= Tasks to carry out =
1. Print the rows again word for word, starting at the line that contains "שבירת ביצים" and ending at the line that contains "atividade diastásica, em compara", with both of those lines included. Leave the pictures out of your answer.
2. Continue the forum thread about catching a bull red from the point where it stops.

++++ Document passage ++++

# Red on 9-11-11



## konz (Oct 1, 2007)

Decided to go and see if any of this cooler weather was pushing any of the bull reds out of the river mouths....I'm not sure that it has but I did manage to catch a decent red.....she was 36" but fat........only had one spot on one side of the tail.


----------



## J.Sharit (Oct 3, 2007)

Several caught at Pickens this past
weekend. And lots of folks at the pass
fishing also. Saw a ton of undersized
at pickens pier.


----------



## konz (Oct 1, 2007)

I think the pic is working now


----------



## Smarty (Nov 23, 2008)

konz said:


> I think the pic is working now


 :thumbup: Yep and that hog has got some shoulders on it! Toss that bad boy back and hope the next one can go into the skillet! Always fun to battle a bull red. Funny how they'll make a move toward the pilons everytime before you even know they're on the hook. Nothing like pulling up a legal size one an frying it up fresh right there! Yum!!!!

++++ Input for this task ++++

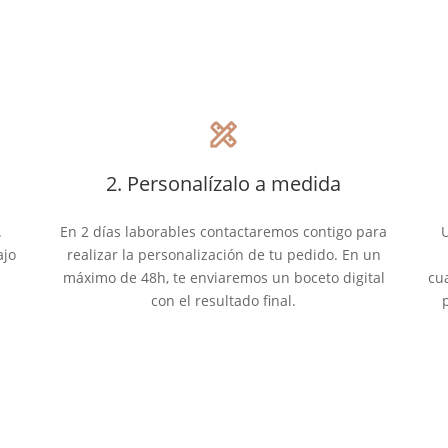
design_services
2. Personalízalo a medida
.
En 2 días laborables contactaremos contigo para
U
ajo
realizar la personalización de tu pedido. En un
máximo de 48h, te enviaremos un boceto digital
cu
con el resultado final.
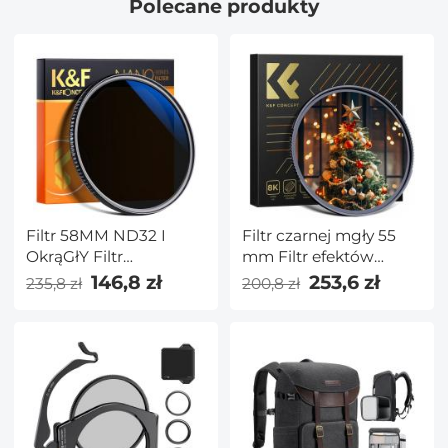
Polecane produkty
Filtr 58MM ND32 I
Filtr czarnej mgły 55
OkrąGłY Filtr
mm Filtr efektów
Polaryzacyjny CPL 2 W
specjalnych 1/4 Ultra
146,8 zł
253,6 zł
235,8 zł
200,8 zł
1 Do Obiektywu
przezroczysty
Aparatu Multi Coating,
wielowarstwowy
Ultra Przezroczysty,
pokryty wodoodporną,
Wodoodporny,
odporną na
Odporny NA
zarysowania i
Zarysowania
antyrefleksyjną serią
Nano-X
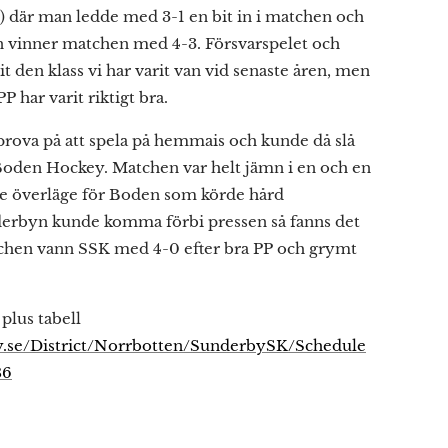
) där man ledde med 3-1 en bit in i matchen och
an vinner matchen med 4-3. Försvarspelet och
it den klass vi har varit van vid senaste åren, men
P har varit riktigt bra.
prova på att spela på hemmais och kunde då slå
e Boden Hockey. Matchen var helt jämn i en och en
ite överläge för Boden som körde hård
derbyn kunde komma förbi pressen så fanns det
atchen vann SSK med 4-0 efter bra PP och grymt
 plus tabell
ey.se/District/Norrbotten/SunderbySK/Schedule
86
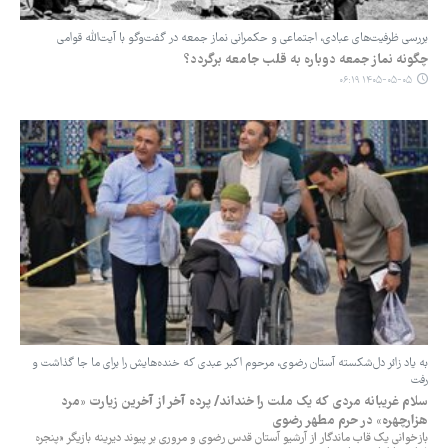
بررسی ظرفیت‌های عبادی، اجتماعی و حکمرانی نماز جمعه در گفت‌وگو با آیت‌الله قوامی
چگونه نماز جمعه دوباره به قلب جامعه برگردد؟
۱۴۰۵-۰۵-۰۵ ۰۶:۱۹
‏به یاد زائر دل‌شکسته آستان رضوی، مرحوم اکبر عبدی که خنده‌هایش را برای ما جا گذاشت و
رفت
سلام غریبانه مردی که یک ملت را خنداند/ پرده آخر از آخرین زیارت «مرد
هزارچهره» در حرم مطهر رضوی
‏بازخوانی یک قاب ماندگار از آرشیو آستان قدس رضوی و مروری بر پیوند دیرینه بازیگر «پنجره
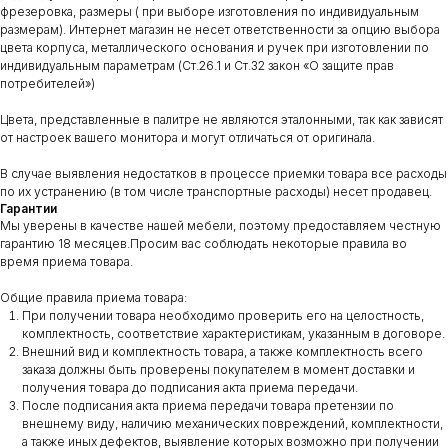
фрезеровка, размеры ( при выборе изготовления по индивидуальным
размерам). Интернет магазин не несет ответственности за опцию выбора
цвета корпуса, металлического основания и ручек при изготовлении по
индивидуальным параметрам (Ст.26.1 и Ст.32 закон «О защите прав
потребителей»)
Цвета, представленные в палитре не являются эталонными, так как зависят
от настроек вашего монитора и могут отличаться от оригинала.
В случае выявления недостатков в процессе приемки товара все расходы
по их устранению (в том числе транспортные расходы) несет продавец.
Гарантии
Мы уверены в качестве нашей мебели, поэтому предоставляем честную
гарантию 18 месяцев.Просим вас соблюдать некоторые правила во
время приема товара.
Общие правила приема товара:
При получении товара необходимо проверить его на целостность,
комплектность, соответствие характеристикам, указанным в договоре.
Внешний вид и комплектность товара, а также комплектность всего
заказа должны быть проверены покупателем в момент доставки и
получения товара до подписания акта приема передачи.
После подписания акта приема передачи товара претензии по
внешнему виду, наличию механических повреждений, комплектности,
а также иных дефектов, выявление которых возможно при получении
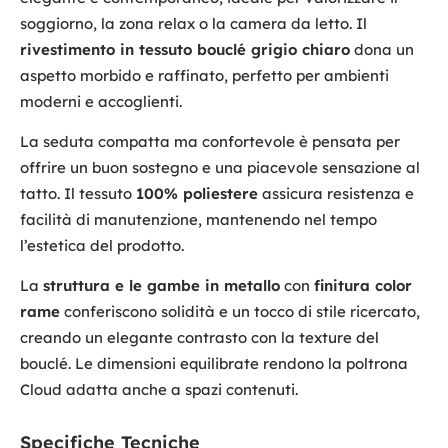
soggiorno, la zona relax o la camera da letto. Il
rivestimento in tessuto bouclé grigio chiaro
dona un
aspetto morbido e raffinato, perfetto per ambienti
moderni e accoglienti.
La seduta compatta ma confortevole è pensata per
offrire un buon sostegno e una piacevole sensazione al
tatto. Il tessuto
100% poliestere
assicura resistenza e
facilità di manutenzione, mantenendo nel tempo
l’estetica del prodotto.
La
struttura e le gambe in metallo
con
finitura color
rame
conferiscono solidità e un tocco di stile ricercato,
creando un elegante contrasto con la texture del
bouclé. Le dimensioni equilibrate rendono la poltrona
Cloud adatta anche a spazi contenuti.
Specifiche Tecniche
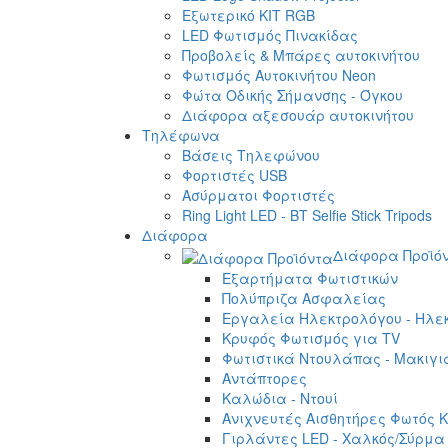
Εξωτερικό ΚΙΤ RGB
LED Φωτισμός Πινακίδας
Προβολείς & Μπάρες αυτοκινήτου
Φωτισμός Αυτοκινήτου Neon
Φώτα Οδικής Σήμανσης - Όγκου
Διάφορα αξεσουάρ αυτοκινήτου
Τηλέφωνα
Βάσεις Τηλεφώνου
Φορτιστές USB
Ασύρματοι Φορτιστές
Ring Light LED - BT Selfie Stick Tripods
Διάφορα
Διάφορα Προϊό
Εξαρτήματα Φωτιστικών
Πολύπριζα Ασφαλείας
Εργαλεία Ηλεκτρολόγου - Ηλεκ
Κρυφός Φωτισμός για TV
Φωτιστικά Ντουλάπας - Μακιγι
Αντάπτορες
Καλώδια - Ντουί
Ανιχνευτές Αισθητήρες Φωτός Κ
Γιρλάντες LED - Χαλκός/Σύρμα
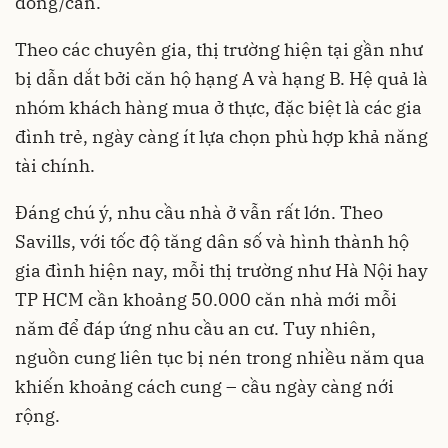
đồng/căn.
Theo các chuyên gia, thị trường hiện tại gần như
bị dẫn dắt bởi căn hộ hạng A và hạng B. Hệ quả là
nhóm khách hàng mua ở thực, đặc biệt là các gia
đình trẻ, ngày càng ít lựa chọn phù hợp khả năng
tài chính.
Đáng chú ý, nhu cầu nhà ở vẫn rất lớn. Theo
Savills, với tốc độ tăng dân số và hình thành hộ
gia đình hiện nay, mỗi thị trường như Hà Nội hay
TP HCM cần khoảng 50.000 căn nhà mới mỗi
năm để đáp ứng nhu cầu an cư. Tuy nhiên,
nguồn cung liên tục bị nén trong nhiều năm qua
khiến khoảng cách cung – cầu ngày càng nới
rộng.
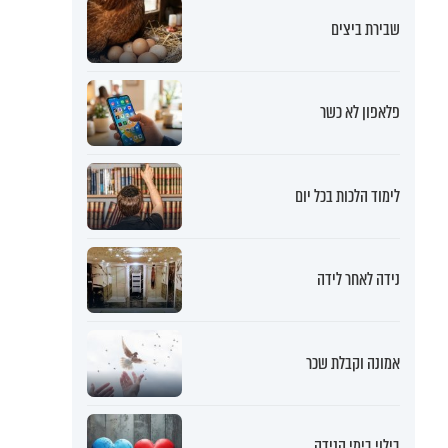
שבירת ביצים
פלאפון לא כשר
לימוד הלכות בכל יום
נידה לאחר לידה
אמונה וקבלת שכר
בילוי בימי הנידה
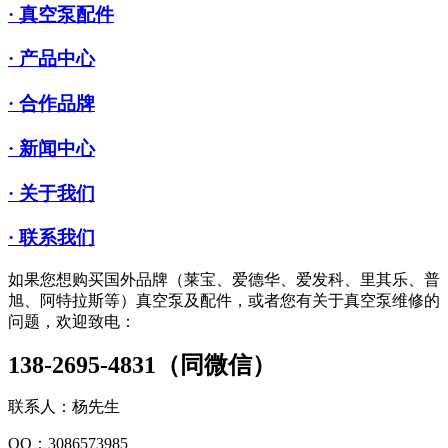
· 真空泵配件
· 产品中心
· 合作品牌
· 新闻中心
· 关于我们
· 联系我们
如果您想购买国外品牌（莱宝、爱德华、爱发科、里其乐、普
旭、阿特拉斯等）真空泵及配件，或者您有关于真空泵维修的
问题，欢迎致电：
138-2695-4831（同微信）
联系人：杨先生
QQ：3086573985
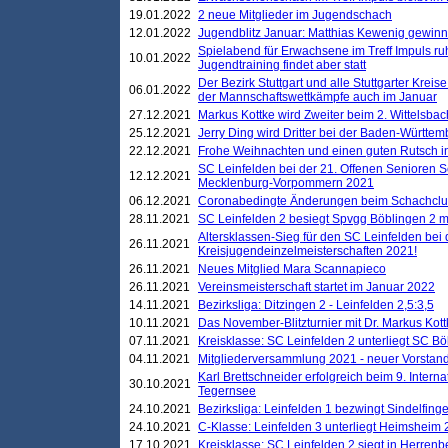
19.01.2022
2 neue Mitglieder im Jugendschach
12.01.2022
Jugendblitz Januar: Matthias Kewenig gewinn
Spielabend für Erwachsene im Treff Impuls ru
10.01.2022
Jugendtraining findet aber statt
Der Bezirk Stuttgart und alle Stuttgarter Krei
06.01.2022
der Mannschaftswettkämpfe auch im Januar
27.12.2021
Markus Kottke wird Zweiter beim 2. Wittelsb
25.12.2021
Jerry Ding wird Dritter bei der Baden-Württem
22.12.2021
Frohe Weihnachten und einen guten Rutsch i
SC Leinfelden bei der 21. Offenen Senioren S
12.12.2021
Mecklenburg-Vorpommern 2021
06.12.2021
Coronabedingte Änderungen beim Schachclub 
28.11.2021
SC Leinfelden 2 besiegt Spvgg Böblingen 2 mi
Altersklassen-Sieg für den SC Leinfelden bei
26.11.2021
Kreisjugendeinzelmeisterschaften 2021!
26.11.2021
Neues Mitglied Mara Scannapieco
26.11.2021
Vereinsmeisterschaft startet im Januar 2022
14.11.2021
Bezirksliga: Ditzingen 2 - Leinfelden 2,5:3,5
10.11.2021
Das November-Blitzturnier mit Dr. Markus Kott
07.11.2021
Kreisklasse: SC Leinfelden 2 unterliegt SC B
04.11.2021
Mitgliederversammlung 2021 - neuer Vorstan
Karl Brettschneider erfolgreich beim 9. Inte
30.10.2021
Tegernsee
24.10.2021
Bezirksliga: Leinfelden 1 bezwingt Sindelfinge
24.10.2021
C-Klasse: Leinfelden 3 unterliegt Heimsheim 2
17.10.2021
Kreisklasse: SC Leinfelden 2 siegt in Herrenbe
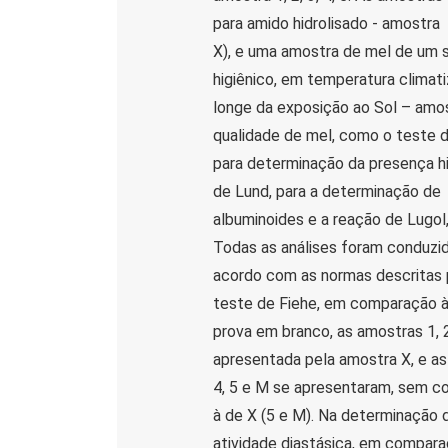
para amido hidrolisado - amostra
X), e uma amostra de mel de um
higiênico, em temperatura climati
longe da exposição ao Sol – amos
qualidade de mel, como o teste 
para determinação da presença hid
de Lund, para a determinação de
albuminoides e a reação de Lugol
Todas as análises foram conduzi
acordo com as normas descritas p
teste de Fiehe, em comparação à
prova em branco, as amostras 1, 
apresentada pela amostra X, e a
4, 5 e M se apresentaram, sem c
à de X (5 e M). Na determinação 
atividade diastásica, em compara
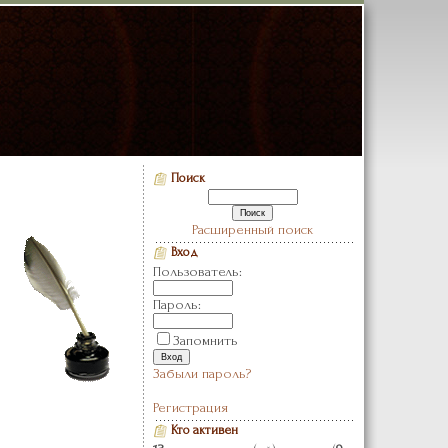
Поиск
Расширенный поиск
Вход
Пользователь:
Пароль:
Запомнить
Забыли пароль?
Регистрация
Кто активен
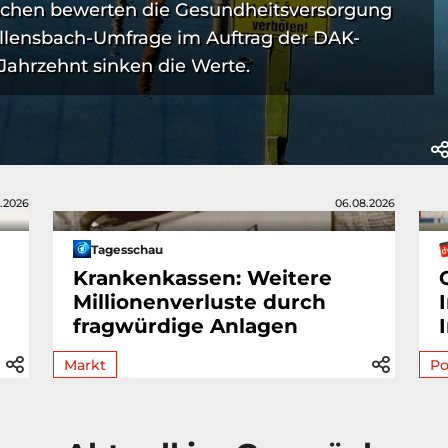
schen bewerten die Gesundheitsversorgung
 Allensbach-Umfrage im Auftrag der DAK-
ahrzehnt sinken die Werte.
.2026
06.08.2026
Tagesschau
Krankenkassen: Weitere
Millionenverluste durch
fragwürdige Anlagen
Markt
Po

++++

= Per-task answers =
1.
שבירת ביצים
פלאפון לא כשר
לימוד הלכות בכל יום
נידה לאחר לידה
אמונה וקבלת שכר
בילוי בימי הנידה
· 真空泵配件
· 产品中心
· 合作品牌
· 新闻中心
· 关于我们
· 联系我们
如果您想购买国外品牌（莱宝、爱德华、爱发科、里其乐、普
旭、阿特拉斯等）真空泵及配件，或者您有关于真空泵维修的
问题，欢迎致电：
138-2695-4831（同微信）
联系人：杨先生
QQ：3086573985
19.01.2022
2 neue Mitglieder im Jugendschach
12.01.2022
Jugendblitz Januar: Matthias Kewenig gewinn
Spielabend für Erwachsene im Treff Impuls ru
10.01.2022
Jugendtraining findet aber statt
Der Bezirk Stuttgart und alle Stuttgarter Krei
06.01.2022
der Mannschaftswettkämpfe auch im Januar
27.12.2021
Markus Kottke wird Zweiter beim 2. Wittelsb
25.12.2021
Jerry Ding wird Dritter bei der Baden-Württem
22.12.2021
Frohe Weihnachten und einen guten Rutsch i
SC Leinfelden bei der 21. Offenen Senioren S
12.12.2021
Mecklenburg-Vorpommern 2021
06.12.2021
Coronabedingte Änderungen beim Schachclub 
28.11.2021
SC Leinfelden 2 besiegt Spvgg Böblingen 2 mi
Altersklassen-Sieg für den SC Leinfelden bei
26.11.2021
Kreisjugendeinzelmeisterschaften 2021!
26.11.2021
Neues Mitglied Mara Scannapieco
26.11.2021
Vereinsmeisterschaft startet im Januar 2022
14.11.2021
Bezirksliga: Ditzingen 2 - Leinfelden 2,5:3,5
10.11.2021
Das November-Blitzturnier mit Dr. Markus Kott
07.11.2021
Kreisklasse: SC Leinfelden 2 unterliegt SC B
04.11.2021
Mitgliederversammlung 2021 - neuer Vorstan
Karl Brettschneider erfolgreich beim 9. Inte
30.10.2021
Tegernsee
24.10.2021
Bezirksliga: Leinfelden 1 bezwingt Sindelfinge
24.10.2021
C-Klasse: Leinfelden 3 unterliegt Heimsheim 2
17.10.2021
Kreisklasse: SC Leinfelden 2 siegt in Herrenbe
para amido hidrolisado - amostra
X), e uma amostra de mel de um
higiênico, em temperatura climati
longe da exposição ao Sol – amos
qualidade de mel, como o teste 
para determinação da presença hid
de Lund, para a determinação de
albuminoides e a reação de Lugol
Todas as análises foram conduzi
acordo com as normas descritas p
teste de Fiehe, em comparação à
prova em branco, as amostras 1, 
apresentada pela amostra X, e a
4, 5 e M se apresentaram, sem c
à de X (5 e M). Na determinação 
atividade diastásica, em compara

2.
----------



## konz (Oct 1, 2007)

She went back....made a huge slapping sound when I dropped her from the bridge.....

Just kidding, I lower them down in the net....lol


----------



## oxbeast1210 (Jun 21, 2010)

Nice fish what size tackle were you using?


----------



## konz (Oct 1, 2007)

It was caught on 25lb line....nothing to brag about.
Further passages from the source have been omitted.